--- START ---

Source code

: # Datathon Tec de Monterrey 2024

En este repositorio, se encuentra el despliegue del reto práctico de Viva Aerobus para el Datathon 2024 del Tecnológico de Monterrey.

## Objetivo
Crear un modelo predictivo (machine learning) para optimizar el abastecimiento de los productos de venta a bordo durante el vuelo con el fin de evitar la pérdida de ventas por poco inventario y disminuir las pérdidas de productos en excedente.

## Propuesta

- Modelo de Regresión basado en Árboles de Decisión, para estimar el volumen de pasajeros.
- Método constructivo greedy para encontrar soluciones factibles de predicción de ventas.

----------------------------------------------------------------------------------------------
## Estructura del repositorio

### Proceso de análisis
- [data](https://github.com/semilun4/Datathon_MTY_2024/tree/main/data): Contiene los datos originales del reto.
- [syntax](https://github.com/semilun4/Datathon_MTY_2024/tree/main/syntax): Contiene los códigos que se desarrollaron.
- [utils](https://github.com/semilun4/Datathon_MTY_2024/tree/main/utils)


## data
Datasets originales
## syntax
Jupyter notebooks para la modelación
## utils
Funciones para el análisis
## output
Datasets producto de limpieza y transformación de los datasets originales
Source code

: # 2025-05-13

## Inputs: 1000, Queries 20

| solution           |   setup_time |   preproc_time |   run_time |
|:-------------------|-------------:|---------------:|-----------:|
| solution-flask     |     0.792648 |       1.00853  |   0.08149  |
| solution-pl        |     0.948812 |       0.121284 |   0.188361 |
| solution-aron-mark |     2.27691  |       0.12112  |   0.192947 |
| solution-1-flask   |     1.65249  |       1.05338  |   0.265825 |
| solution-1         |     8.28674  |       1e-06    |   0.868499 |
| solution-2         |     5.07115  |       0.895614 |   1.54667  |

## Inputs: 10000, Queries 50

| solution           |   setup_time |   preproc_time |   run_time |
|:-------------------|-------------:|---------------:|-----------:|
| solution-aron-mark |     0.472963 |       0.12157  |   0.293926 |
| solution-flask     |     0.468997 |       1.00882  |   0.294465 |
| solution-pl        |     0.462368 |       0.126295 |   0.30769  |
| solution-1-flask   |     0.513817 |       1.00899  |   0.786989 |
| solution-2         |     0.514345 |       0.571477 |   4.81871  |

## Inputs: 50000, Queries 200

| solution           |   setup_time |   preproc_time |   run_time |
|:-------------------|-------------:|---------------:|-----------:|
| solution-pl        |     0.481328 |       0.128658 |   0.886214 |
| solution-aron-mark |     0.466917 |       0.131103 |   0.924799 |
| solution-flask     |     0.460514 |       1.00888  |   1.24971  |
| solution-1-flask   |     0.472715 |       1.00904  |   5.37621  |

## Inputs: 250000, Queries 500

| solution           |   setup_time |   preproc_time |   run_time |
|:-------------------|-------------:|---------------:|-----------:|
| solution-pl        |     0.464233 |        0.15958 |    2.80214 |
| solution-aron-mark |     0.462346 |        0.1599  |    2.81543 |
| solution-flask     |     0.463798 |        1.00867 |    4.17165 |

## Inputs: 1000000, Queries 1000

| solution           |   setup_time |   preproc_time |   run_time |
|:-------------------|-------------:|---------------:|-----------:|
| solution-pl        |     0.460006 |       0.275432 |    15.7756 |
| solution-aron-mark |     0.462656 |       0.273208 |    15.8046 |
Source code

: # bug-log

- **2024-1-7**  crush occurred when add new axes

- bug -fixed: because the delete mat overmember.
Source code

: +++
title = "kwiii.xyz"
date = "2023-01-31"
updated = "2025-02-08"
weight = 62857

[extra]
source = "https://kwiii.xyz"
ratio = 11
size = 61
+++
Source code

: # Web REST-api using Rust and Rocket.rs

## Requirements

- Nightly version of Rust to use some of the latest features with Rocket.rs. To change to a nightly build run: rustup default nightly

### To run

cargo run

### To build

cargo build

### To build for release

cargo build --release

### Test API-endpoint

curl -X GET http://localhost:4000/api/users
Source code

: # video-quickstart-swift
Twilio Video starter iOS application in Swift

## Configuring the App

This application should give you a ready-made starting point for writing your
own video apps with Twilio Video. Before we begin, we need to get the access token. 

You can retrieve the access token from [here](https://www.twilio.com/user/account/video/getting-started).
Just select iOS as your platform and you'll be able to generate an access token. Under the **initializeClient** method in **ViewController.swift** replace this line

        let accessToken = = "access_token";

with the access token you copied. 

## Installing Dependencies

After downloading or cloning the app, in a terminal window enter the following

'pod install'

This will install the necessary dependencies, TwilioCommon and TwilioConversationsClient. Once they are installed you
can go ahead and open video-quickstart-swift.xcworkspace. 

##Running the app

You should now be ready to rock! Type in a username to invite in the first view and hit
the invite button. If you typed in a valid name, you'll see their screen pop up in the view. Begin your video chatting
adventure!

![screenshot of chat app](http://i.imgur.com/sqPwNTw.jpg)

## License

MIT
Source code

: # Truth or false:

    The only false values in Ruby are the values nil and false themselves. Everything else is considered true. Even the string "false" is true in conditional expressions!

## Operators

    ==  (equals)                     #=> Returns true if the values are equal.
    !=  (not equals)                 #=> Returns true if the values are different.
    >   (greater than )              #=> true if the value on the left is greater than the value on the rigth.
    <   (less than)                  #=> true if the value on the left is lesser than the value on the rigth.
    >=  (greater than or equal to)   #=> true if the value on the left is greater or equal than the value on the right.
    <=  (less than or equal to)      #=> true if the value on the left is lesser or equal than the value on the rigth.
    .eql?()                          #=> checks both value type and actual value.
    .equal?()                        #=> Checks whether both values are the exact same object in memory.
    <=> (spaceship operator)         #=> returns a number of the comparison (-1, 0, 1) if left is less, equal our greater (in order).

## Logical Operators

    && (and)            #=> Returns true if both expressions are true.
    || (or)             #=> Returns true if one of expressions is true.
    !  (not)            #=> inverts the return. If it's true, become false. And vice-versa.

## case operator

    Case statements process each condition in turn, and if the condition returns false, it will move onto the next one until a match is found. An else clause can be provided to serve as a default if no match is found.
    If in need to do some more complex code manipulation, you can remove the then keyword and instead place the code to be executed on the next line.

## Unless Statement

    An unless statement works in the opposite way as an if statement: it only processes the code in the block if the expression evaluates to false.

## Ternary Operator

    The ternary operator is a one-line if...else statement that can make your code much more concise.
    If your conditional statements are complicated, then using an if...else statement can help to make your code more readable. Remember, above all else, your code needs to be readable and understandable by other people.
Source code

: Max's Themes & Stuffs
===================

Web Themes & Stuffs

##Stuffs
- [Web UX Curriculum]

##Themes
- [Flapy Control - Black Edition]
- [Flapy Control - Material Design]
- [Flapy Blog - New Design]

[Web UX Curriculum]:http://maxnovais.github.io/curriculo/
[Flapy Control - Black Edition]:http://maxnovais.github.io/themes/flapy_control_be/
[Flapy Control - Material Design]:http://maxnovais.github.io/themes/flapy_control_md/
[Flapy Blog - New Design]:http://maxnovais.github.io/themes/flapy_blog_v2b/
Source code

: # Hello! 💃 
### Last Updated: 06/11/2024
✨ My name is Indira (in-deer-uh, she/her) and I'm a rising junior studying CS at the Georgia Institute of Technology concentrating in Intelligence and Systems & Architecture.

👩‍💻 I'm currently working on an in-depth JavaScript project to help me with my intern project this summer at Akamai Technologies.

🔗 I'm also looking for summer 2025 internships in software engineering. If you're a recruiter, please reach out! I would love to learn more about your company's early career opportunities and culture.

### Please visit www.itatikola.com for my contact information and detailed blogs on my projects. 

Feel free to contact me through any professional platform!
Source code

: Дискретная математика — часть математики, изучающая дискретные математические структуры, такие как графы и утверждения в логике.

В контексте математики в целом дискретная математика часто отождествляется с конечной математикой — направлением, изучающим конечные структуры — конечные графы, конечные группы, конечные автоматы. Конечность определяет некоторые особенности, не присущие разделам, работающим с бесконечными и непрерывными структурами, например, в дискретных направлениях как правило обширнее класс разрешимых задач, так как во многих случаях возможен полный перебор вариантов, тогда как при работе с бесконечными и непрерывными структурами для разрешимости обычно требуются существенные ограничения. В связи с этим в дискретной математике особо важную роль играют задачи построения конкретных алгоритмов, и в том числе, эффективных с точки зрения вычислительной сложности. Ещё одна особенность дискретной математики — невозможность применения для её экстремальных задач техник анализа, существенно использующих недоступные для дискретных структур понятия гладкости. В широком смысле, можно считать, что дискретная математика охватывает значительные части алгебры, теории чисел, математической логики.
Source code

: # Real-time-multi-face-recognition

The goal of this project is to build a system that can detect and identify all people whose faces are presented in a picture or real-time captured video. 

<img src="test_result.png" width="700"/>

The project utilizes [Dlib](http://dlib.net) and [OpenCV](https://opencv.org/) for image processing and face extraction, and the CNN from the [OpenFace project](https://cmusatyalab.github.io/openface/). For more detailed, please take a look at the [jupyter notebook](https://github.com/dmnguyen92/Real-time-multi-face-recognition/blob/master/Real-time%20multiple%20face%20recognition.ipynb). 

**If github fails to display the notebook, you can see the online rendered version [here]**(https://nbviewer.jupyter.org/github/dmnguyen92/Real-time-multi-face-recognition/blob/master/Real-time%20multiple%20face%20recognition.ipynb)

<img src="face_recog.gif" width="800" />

--- END ---

YOUR ASSIGNMENT:
Lay out as a JSON list of strings the lines running from the start of the rows through the line containing "## Propuesta", both ends included, one string per line and blank lines left out.

SOLUTION BELOW:
[
  "Source code",
  ": # Datathon Tec de Monterrey 2024",
  "En este repositorio, se encuentra el despliegue del reto práctico de Viva Aerobus para el Datathon 2024 del Tecnológico de Monterrey.",
  "## Objetivo",
  "Crear un modelo predictivo (machine learning) para optimizar el abastecimiento de los productos de venta a bordo durante el vuelo con el fin de evitar la pérdida de ventas por poco inventario y disminuir las pérdidas de productos en excedente.",
  "## Propuesta"
]